Poruszająca historia 7-latki. Sprzedawała lemoniadę, by postawić mamie nagrobek
Emouree Johnson ze Scottsboro w Alabamie jest bohaterką poruszającej historii obszernie opisywanej w amerykańskich mediach – czytamy w "Washington Post". Dziewczynka sprzedawała na ulicy lemoniadę, jak wiele dzieci z USA. Jednak przypadek Emouree jest inny. Dziewczynka bowiem nie planowała przeznaczyć zarobionych pieniędzy na swoje potrzeby, ale na zakup nagrobka dla zmarłej mamy. Jej mama Karli zmarła nagle w marcu w wieku 29 lat.

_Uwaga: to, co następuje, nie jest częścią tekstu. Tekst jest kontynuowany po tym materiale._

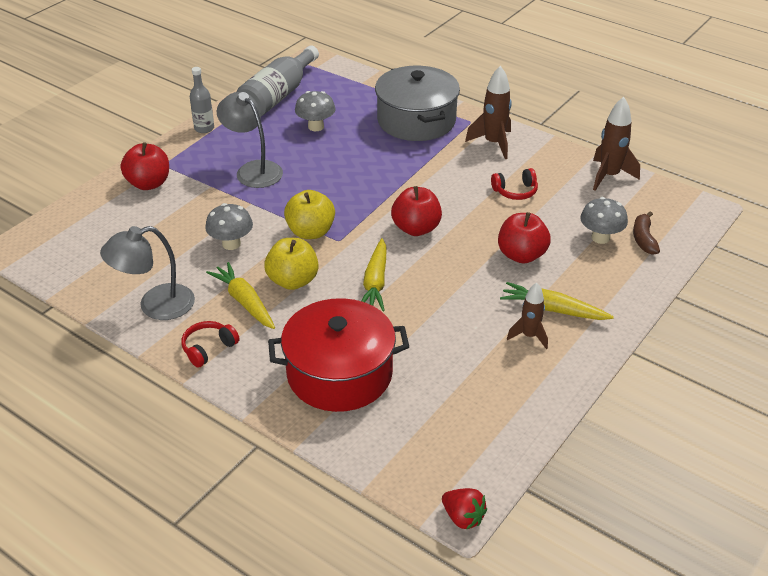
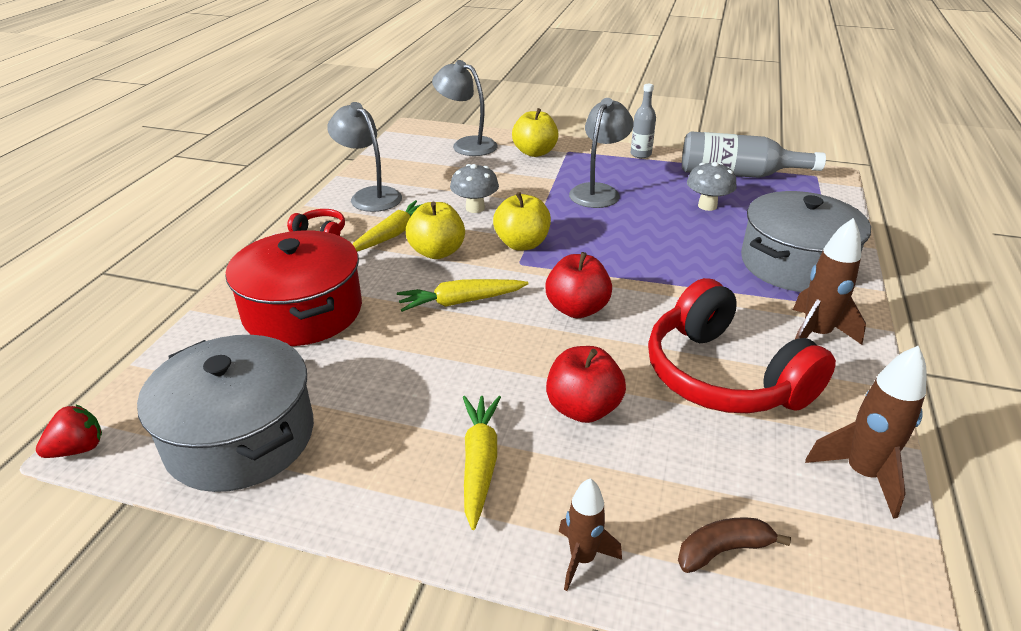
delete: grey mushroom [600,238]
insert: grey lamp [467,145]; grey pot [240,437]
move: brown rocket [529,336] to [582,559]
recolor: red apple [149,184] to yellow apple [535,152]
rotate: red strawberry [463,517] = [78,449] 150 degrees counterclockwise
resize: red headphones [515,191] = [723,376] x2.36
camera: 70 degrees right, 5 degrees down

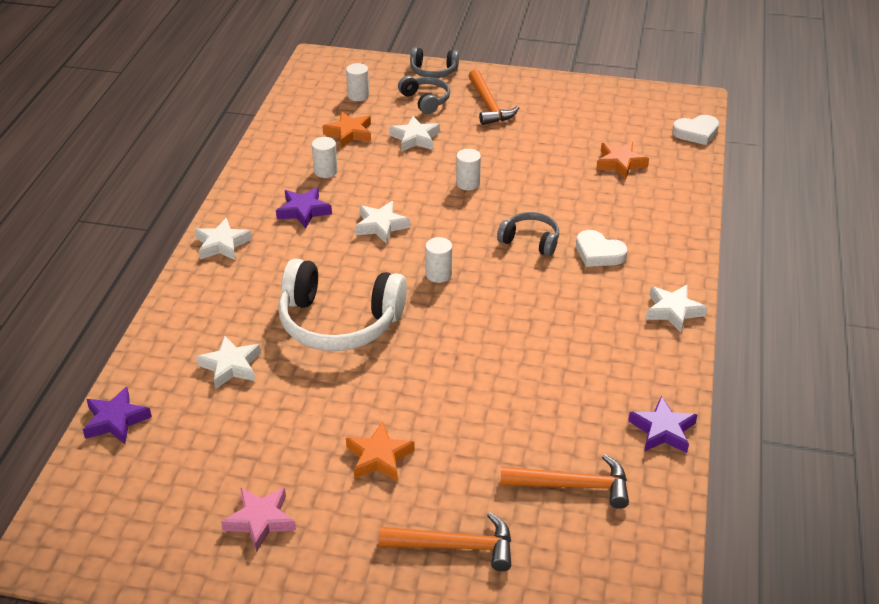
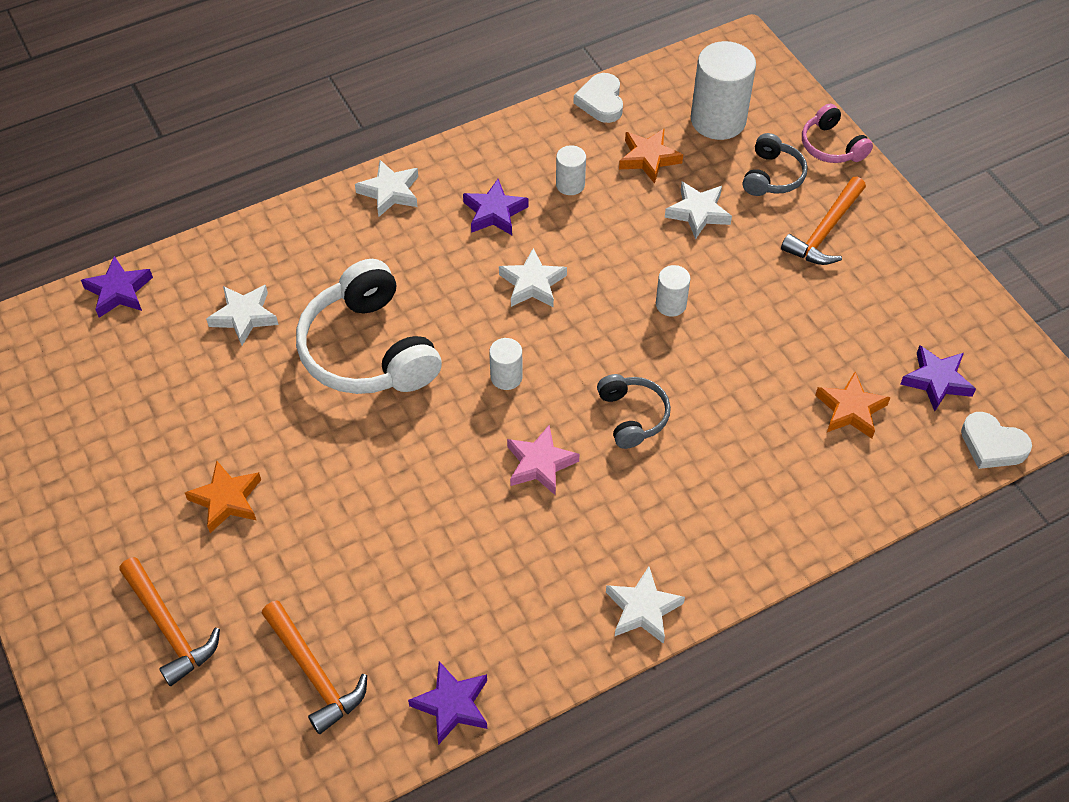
insert: purple star [936,381]
move: white heart [598,253] to [601,101]; pink star [260,520] to [540,464]
recolor: grey headphones [433,71] to pink headphones [831,146]
resize: white cylinder [358,95] = [718,120] x1.97
camera: 50 degrees right, 15 degrees up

Babcia dziewczynki powiedziała w telewizji WAFF48 News, że sprzedaż lemoniady była pomysłem 7-latki. Nikt jej do tego nie zachęcał, ani nie zmuszał. Emouree postawiła przed domem niewielki stolik i oferowała przechodnim szklankę napoju za dolara.
Po opisaniu jej historii w mediach społecznościowych obcy ludzie zaczęli przyjeżdżać, by kupić lemoniadę. Do dziewczynki podchodzili nie tylko sąsiedzi, ale i strażacy, policjanci, pielęgniarki. Poruszeni ludzie płacili coraz większe kwoty, niektórzy nawet 100 dolarów.
Jak podaje rodziny 7-letniej Emouree, dziewczynka zebrała tak 10 tysięcy dolarów. – Nie wiedziałam, że robiąc po prostu trochę lemoniady, ściągnę do domu tyle ludzi – powiedziała uradowana dziewczynka. Dziewczynka stwierdziła, że jej mama byłaby dumna z tej inicjatywy. – Powiedziałaby, że zrobiłam dobry uczynek – dodała. Mało tego, po nagłośnieniu sprawy w mediach do rodziny dziewczynki same zaczęły się zgłaszać firmy kamieniarskie, oferując postawienie nagrobka gratis. Zebrane pieniądze rodzina może więc wydać na inny cel. – Ona wie, że wszyscy się o nią troszczą i ją kochają. Wszyscy ci ludzie to jej okazali. Tym samym pomogli nam, całej rodzinie. (...) Mam nadzieję, że moja córka widzi, jakie ma wspaniałe dziecko. Dziękuję wszystkim i dziękuję Bogu, bo jest to dla mnie niezwykle bolesne, a społeczność bardzo mi pomogła – dodała babcia dziewczynki, Jennifer Bordner.